Na quinta-feira (6), Bolsonaro disse desconhecer criança que tenha morrido por Covid-19, repetiu efeitos colaterais da imunização e pediu que pais não se deixem levar pelo que chamou de propaganda.
"A própria Anvisa que aprovou também diz lá que a criança pode sentir, logo depois da vacina, falta de ar e palpitações. Eu pergunto: você tem conhecimento de uma criança de 5 a 11 anos que tenha morrido de Covid? Eu não tenho", disse o presidente, em entrevista à Rádio Nordeste, de Pernambuco.
Especialistas apontam que a vacinação para crianças contra a Covid-19 é eficaz e segura, e que seus benefícios superam eventuais riscos.
De acordo com dados do Sistema de Vigilância Epidemiológica da Gripe (SIVEP-Gripe), desde o começo da pandemia até 6 de dezembro, foram registradas 301 mortes de crianças entre 5 e 11 anos por Covid-19 no país.
"E você vai vacinar teu filho contra algo que o jovem por si só uma vez pegando o vírus, a possibilidade de ele morrer é quase zero? O que que está por trás disso? Qual o interesse da Anvisa por trás disso aí? Qual interesse daquelas pessoas taradas por vacina? É pela sua vida? É pela saúde? Se fosse, estariam preocupados com outras doenças no Brasil e não estão", disse o chefe do Executivo.

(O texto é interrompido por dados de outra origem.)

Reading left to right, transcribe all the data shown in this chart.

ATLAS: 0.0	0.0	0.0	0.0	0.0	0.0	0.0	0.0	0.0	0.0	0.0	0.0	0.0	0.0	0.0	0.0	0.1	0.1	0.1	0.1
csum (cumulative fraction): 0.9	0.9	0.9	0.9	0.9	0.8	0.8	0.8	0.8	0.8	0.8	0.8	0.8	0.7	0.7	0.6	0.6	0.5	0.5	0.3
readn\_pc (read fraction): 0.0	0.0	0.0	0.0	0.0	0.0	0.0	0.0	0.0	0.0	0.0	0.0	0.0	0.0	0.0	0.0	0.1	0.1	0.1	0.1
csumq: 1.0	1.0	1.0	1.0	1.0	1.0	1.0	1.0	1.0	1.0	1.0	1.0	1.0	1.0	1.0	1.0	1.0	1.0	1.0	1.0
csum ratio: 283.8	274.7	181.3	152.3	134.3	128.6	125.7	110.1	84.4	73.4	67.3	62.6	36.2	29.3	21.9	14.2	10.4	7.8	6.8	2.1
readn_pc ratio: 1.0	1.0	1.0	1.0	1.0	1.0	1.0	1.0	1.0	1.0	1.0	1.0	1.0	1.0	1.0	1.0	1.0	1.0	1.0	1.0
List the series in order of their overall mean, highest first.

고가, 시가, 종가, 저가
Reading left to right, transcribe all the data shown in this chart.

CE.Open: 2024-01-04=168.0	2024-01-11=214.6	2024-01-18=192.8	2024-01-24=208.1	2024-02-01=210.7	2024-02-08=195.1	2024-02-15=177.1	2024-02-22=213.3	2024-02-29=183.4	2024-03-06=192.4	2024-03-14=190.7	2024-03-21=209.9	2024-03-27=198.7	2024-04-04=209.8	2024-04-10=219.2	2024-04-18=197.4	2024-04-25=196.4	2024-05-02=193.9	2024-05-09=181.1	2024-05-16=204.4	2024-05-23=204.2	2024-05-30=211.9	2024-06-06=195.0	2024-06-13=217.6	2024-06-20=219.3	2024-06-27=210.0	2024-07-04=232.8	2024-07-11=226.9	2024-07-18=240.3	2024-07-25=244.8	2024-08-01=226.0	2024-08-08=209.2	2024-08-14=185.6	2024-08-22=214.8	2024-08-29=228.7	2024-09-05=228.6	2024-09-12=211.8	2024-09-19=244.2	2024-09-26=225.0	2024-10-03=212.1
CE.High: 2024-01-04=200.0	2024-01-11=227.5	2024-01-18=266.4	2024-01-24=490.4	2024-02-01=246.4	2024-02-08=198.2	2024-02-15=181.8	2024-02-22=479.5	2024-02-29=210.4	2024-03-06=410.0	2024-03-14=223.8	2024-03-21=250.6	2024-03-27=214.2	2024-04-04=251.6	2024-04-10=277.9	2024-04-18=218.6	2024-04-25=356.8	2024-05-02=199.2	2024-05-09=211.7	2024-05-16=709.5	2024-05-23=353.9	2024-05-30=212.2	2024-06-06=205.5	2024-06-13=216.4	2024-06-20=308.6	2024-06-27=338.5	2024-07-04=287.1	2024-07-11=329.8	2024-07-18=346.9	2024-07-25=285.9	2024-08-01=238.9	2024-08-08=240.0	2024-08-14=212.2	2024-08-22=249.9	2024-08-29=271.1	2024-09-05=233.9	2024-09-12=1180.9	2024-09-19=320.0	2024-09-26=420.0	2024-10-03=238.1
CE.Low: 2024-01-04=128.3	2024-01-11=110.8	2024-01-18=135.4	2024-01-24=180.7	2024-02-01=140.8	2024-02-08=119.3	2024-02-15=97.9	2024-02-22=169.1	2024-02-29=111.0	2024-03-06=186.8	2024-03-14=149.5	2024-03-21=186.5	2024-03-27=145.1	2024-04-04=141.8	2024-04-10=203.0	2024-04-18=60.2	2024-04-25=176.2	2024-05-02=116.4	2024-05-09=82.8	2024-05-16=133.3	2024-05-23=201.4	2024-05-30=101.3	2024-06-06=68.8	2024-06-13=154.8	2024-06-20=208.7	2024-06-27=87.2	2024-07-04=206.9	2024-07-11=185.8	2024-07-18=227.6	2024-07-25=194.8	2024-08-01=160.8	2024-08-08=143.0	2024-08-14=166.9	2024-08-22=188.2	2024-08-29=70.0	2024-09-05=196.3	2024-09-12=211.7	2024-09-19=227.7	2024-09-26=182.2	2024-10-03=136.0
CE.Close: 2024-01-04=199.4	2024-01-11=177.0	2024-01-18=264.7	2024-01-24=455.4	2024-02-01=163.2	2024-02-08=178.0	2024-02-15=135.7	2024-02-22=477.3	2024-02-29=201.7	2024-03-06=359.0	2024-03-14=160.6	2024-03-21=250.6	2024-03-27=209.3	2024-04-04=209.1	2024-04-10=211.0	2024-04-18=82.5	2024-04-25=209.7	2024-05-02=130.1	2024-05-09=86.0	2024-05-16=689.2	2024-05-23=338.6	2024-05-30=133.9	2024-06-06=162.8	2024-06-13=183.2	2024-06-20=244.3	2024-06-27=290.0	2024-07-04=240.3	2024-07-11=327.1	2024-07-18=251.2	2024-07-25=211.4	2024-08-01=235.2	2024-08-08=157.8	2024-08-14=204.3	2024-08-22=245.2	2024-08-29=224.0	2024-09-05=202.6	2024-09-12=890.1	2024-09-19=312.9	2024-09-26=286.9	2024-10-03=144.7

Na nota deste sábado, Barra Torres afirmou ainda jamais ter levantado falso testemunho.
"Vou morrer sem conhecer riqueza Senhor Presidente. Mas vou morrer digno. Nunca me apropriei do que não fosse meu e nem pretendo fazer isso, à frente da Anvisa. Prezo muito os valores morais que meus pais praticaram e que pelo exemplo deles eu pude somar ao meu caráter."

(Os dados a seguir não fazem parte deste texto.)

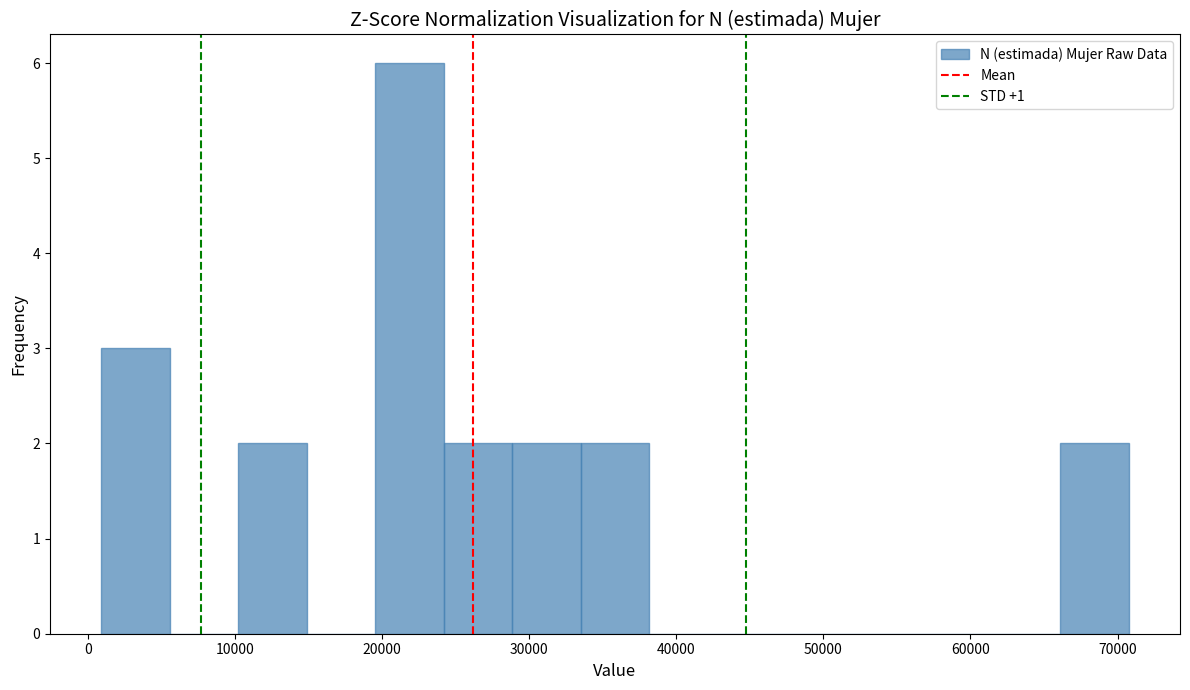

How tall is the bar that spans 66000 to 71000 on the x-axis? Neither the bar edges nor the heights are printed on the chart, so give them approximately, as read against the axes.

2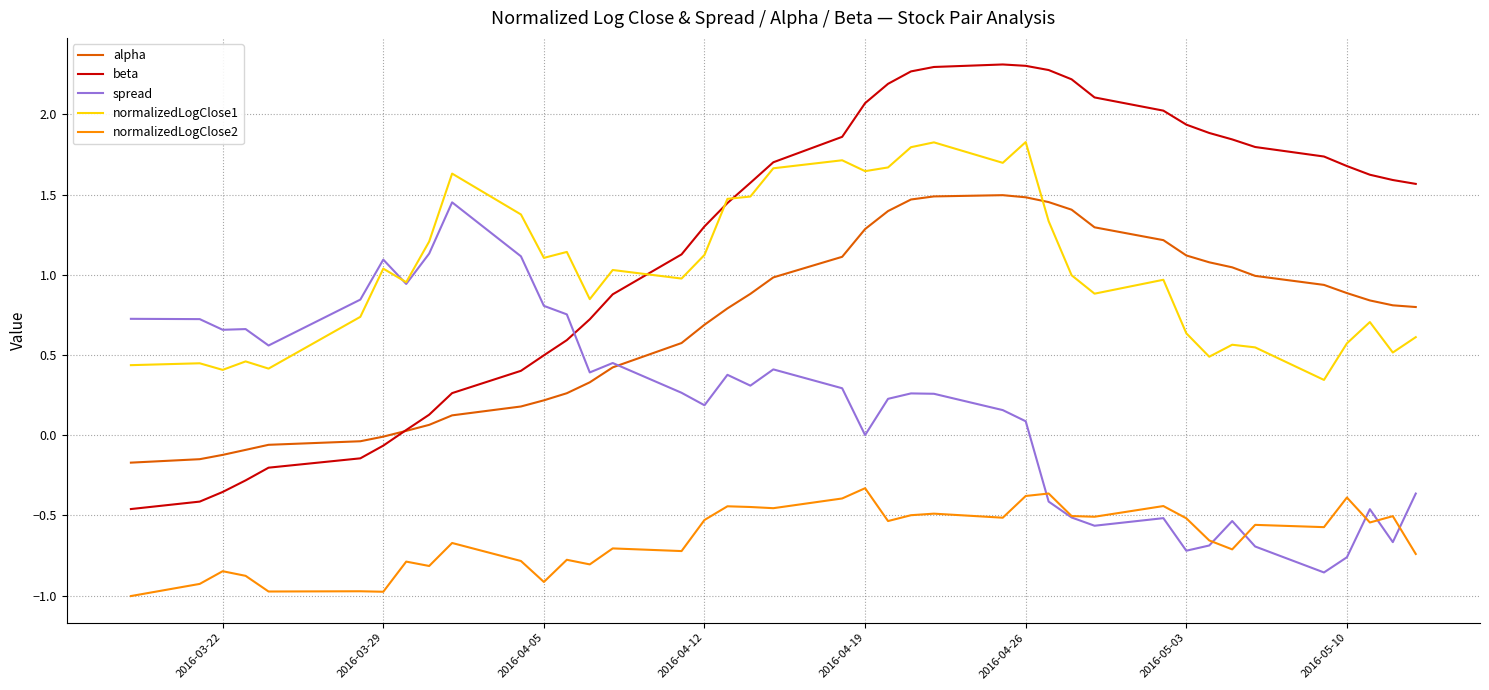

What is the lowest value of the normalizedLogClose2 series?

-1.0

O dirigente tem mandato no comando da agência até 2024, ou seja, não pode ser demitido pelo presidente da República.
Bolsonaro fez as insinuações contra a Anvisa um dia depois de o Ministério da Saúde anunciar a vacinação para crianças de 5 a 11 anos. A Folha procurou o Palácio do Planalto na noite deste sábado e aguarda manifestação.
Leia a íntegra da nota divulgada por Barra Torres:
"Senhor Presidente, como Oficial General da Marinha do Brasil, servi ao meu país por 32 anos. Pautei minha vida pessoal em austeridade e honra. Honra à minha família que, com dificuldades de todo o tipo, permitiram que eu tivesse acesso à melhor educação possível, para o único filho de uma auxiliar de enfermagem e um ferroviário.
Como médico, Senhor Presidente, procurei manter a razão à frente do sentimento. Mas sofri a cada perda, lamentei cada fracasso, e fiz questão de ser eu mesmo, o portador das piores notícias, quando a morte tomou de mim um paciente. Como cristão, Senhor Presidente, busquei cumprir os mandamentos, mesmo tendo eu abraçado a carreira das armas.
Nunca levantei falso testemunho. Vou morrer sem conhecer riqueza Senhor Presidente. Mas vou morrer digno. Nunca me apropriei do que não fosse meu e nem pretendo fazer isso, à frente da Anvisa. Prezo muito os valores morais que meus pais praticaram e que pelo exemplo deles eu pude somar ao meu caráter.
Se o senhor dispõe de informações que levantem o menor indício de corrupção sobre este brasileiro, não perca tempo nem prevarique, Senhor Presidente. Determine imediata investigação policial sobre a minha pessoa aliás, sobre qualquer um que trabalhe hoje na Anvisa, que com orgulho eu tenho o privilégio de integrar.
Agora, se o Senhor não possui tais informações ou indícios, exerça a grandeza que o seu cargo demanda e, pelo Deus que o senhor tanto cita, se retrate. Estamos combatendo o mesmo inimigo e ainda há muita guerra pela frente. Rever uma fala ou um ato errado não diminuirá o senhor em nada. Muito pelo contrário".